Watkinson considered what archaeologists centuries in the future might think about America’s civilization when they unearthed remnants of the nation’s past. It wasn’t an unusual idea; the 19th century saw archaeology explode in popularity. Before Watkinson ever considered writing his letter, and well before the outbreak of the American Civil War, portions of the ancient civilizations of Egypt, Assyria, and Babylon had been rediscovered.
“Would not the antiquaries of succeeding centuries rightly reason from our past that we were a heathen nation?” he inquired, making a direct reference to the “goddess of liberty” which had become a prominent American symbol and was minted on U.S. coins. “One fact touching our currency has hitherto been seriously overlooked.
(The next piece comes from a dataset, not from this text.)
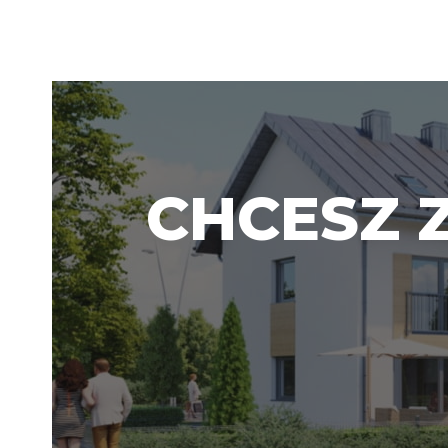
CHCESZ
I mean the recognition of the Almighty God in some form in our coins.”
Reaching the Right Person
The minister knew he was addressing a fellow Christian by writing Chase. Shortly after receiving Watkinson’s letter, Chase wrote to James Pollock, the recently appointed director of the U.S. Mint.Pollock presented his ideas to Chase in December of 1863. He made two recommendations: “Our Country; Our God” and “God, Our Trust.” Both were terse, but apparently a little too much so. Chase tweaked the phrase slightly.
In the Hands of the Treasury
It was during this week in history, on April 22, 1864, that the 38th Congress passed the Coinage Act of 1864, which provided that “the shape, mottoes, and devices of said coins shall be fixed by the director of the mint, with the Approval of the Secretary of the Treasury.”With the new motto approved by Chase and by Congress, it made its debut later in 1864 on the two-cent coins. On March 3, 1865, Congress approved the U.S. Mint “to place the motto on all gold and silver coins that ‘shall admit the inscription thereon.’”
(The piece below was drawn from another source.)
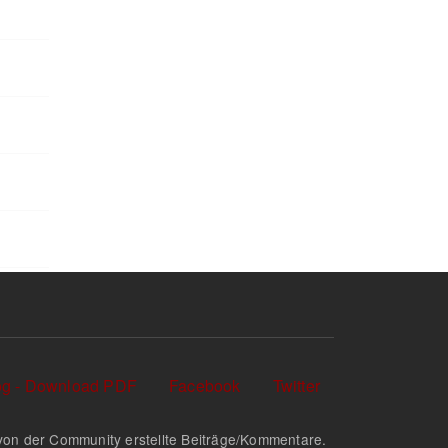
log - Download PDF
Facebook
Twitter
nd von der Community erstellte Beiträge/Kommentare.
The national motto has maintained in place since 1864, though it has been disputed and reaffirmed from time to time. The penny maintained the motto since 1909 and the dime since 1916. Since 1908, the motto has been on all gold coins, silver dollar coins, half-dollars, and quarters.
Unexpected Resistance
In 1907, the motto’s placement on currency encountered opposition from an unlikely source. President Theodore Roosevelt, who commissioned the relief artist Augustus Saint-Gaudens to design new eagle and double eagle coins, decided to leave the motto off. The public outcry was enough to have the motto continue on all future coins and force Roosevelt to explain his reasoning.“It is a motto which it is, indeed, well to have inscribed on our great National monuments, in our temples of justice, in our legislative halls, and in buildings such as those at West Point and Annapolis―in short, wherever it will tend to arouse and inspire a lofty emotion in those who look thereon. But it seems to me eminently unwise to cheapen such a motto by use on coins.”
Motto Affirmation
Fifty years after Roosevelt’s relative goof, President Dwight D. Eisenhower signed a bill that ensured “the inscription ‘In God We Trust,’ and thereafter this inscription shall appear on all United States currency and coins” and confirmed it as the national motto. Rep. Charles Bennett, who first introduced the bill, argued that “when imperialistic and materialistic communism seeks to attack and destroy freedom, we should continually look for ways to strengthen the foundations of our freedom.” It was a direct reference to the Cold War struggle with the Soviet Union. “While the sentiment of trust in God is universal and timeless, these particular four words ‘In God We Trust’ are indigenous to our country.”In 2011, the House of Representatives presented a resolution “reaffirming ‘In God We Trust’ as the official motto of the United States and supporting and encouraging the public display of the national motto in all public buildings, public schools, and other government institutions, having considered the same, reports favorably thereon without amendment and recommends that the concurrent resolution be agreed to.” It passed in the House by a vote of 396 to 9.